I doubt so. It's probably just younger plants versus fully grown matured specimens in optimal conditions.


----------



## Cavan Allen (Jul 22, 2004)

I agree. I've seen some Bolbitis that definitely look different from others (including the 'small form' with the shorter petiole), but given the right conditions and time, they all get fairly large. I sure would be pretty nice if there was a form that stayed really small.


----------



## bensaf (Jun 20, 2005)

Somebody in Jakarta has been trying to sell me "Mini Bolbitis" for a while.

Swears it stays smaller and brighter green. Never got to have a look at it.

Maybe I should look and try some, see how it turns out. He's had it a few months.


----------



## budak (Mar 13, 2004)

There are other species of Bolbitis around, e.g. B. heteroclita... as well as ferns that superficially resemble Bolbitis (e.g. Trichomanes sp.).


----------



## standoyo (Aug 25, 2005)

bensaf said:


> Somebody in Jakarta has been trying to sell me "Mini Bolbitis" for a while.
> 
> Swears it stays smaller and brighter green. Never got to have a look at it.
> 
> Maybe I should look and try some, see how it turns out. He's had it a few months.


hi bensaf,

could his name be wie wie?
btw...i'm in jkt now. i got some from wie wie but all mixed up with the bigger ones now. 
so i'm just curious to whether is there really such a thing as a mini...

i believe brighter green leaves are due to brighter lighting.


----------



## standoyo (Aug 25, 2005)

*bolbitis minor*

hi this is close up of the leaf on bolbitis minor


----------



## standoyo (Aug 25, 2005)

here is close up of bolbitis major.

i notice quite a big difference in leaf structure.

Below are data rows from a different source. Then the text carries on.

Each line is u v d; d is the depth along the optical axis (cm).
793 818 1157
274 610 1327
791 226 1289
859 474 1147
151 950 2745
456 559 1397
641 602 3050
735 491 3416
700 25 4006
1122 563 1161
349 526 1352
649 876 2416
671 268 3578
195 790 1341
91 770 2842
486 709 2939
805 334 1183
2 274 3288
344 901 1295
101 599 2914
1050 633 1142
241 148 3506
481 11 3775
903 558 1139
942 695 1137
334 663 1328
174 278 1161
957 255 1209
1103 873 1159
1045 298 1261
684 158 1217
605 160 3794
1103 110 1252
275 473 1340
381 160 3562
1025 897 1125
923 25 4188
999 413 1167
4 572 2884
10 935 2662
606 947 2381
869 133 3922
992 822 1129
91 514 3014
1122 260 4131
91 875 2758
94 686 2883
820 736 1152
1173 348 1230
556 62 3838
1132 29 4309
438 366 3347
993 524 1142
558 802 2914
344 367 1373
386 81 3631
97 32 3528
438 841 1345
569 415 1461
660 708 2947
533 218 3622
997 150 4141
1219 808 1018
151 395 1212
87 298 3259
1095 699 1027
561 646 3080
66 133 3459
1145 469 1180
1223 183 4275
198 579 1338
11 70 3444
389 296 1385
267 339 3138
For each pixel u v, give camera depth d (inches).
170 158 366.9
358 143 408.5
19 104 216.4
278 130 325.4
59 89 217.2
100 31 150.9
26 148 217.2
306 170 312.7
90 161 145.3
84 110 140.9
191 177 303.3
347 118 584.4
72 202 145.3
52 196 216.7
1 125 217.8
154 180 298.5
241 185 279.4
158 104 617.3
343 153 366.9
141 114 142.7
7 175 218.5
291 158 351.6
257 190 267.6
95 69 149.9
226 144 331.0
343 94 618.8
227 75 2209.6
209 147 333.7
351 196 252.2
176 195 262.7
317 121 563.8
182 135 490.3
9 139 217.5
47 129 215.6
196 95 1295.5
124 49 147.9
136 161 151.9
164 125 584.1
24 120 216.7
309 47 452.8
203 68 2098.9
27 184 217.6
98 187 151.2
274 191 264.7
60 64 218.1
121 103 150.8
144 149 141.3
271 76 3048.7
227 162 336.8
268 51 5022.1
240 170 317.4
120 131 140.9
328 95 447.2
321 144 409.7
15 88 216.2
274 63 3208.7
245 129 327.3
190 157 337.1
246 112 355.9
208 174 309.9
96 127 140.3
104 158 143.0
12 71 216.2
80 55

friend has kept the minor one for more than 5 months and they remain small...so maybe there's a valid minor or major.


----------



## ranmasatome (Aug 5, 2005)

My bolbitis leaves are those shown as "minor" and they are rather large... dont think you can call them..."minor"


----------



## standoyo (Aug 25, 2005)

relatively then


----------